Foreign affairs committee chair Alicia Kearns has said Foreign Secretary James Cleverly should have a consistent, visible presence in Brussels in order to develop the UK’s “new” post-Brexit relationship with the EU.

The backbench MP said it was important for Cleverly to visit Brussels regularly in person along with other countries across the world, in order to “protect” the relationship with the bloc, despite the UK having formally severed ties. 

The foreign secretary is in Brussels this week to co-chair a meeting on the Withdrawal Agreement and set out the UK’s priorities for future cooperation with the EU. Kearns welcomed the visit as “good news”, tweeting that she was pleased to see Cleverly engaged with the UK’s European counterparts.

“Cleverly needs to be in the EU having meetings with them, that should have started by now and it hasn’t,” Kearns told PoliticsHome prior to the foreign secretary’s visit this week. 

She said that while the foreign secretary meets with the EU regularly, it is especially important to build the relationship further by taking in-person trips to Brussels at least once a quarter.

“He meets with the EU all the time, he talks to Ursula von der Leyen all the time, but I think it is important for him to be demonstrably going to Brussels for a meeting.

“The same way as [US secretary of state] Antony Blinken goes to Brussels, other world leaders go to Brussels, I think it is important that we do go every six months, maybe once a quarter.”

Shadow Foreign Secretary David Lammy told PoliticsHome that the EU would be Labour’s “number one priority” in order to rebuild Britain’s reputation as a world leader after the divisiveness of Brexit.

But Kearns, who voted ‘Leave’ in the 2016 Brexit referendum before she was an MP, disagreed that the EU should be a top foreign policy priority, arguing that the EU is “not primarily a foreign policy and defence organisation as much as an economic one”. 

“But there are relationships we have there to be protected and to be enhanced,” she said.

“And I think it shows a good sign that we are willing to go, just as other countries are. It's not about us begging, it’s about us having a meaningful conversation.”

The Foreign Affairs Committee chair said Cleverly had been “very pragmatic” in his dealings with the EU and was “not playing games”.

“He's not running around trying to say the UK is more powerful than others," she continued.

“I don't think this is James [Cleverly] being found wanting, but I do think it would demonstrate goodwill for us to go [to Brussels]."

Defending the UK’s prominence on the international stage, Kearns claimed that many presidents request meetings with her as a backbench committee chair, rather than the other way around. 

"I completely reject the idea that we've declined on the world stage,” she said.

“Any country I go to they open the doors to me… the Prime Minister of Kosovo asked to meet the chair of the Foreign Affairs Committee. This is not normal.

“The president of South Africa, the deputy prime minister of Pakistan, when I go to the US, I meet with secretaries of state.
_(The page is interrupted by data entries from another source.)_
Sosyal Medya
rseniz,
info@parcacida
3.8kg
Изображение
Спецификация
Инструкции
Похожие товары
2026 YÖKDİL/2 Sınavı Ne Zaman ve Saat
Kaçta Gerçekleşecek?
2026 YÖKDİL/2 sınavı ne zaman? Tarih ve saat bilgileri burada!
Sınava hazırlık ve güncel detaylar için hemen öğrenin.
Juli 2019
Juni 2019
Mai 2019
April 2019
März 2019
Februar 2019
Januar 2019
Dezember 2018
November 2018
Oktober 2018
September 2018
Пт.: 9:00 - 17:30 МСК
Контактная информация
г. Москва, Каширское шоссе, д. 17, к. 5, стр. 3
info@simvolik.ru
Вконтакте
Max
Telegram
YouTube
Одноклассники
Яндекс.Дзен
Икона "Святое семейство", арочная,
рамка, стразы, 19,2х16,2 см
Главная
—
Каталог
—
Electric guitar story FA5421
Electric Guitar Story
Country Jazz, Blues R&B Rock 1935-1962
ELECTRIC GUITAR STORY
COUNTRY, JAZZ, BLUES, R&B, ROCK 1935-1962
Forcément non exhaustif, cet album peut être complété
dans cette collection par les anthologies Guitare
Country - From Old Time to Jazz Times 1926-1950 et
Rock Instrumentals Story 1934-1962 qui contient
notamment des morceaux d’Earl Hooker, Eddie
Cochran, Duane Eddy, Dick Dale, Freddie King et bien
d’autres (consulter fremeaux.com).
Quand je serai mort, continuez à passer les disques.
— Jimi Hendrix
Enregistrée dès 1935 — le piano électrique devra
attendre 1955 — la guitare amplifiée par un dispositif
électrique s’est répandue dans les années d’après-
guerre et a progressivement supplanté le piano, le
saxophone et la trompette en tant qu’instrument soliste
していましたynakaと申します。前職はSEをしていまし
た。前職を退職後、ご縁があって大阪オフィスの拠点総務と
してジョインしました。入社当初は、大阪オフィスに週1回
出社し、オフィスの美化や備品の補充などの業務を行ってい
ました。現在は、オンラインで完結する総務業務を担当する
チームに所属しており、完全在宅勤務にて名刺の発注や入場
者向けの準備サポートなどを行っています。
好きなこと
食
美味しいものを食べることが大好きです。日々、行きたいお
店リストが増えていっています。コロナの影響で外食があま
This is not something afforded to any other country.

“When I went to the Munich Security Conference, foreign secretaries, prime ministers, presidents of countries around the world, were asking to meet with me, I'm not asking to meet with them.

“This is because Britain is seen as having a fundamental role on the world stage, and the reason for that is we have the best diplomatic service in the world.”

This week, Kearns is meeting with a number of international representatives, including from Iraq, Taiwan, Cyprus, Egypt, Italy, and Israel. 

A spokesperson for James Cleverly said the foreign secretary was engaged in in-person meetings with the EU to work on furthering post-Brexit agreements. 

“Following regular and often face-to-face meetings with Maros Sefcovic that built the relationship where we could move to the Windsor Framework agreed between the PM and [European Commission president Ursula von der Leyen], we continue to meet both in the UK and Brussels to work on furthering agreements to build a post Brexit relationship that works for both,” he said.

“James Cleverly is in Brussels today doing just that.”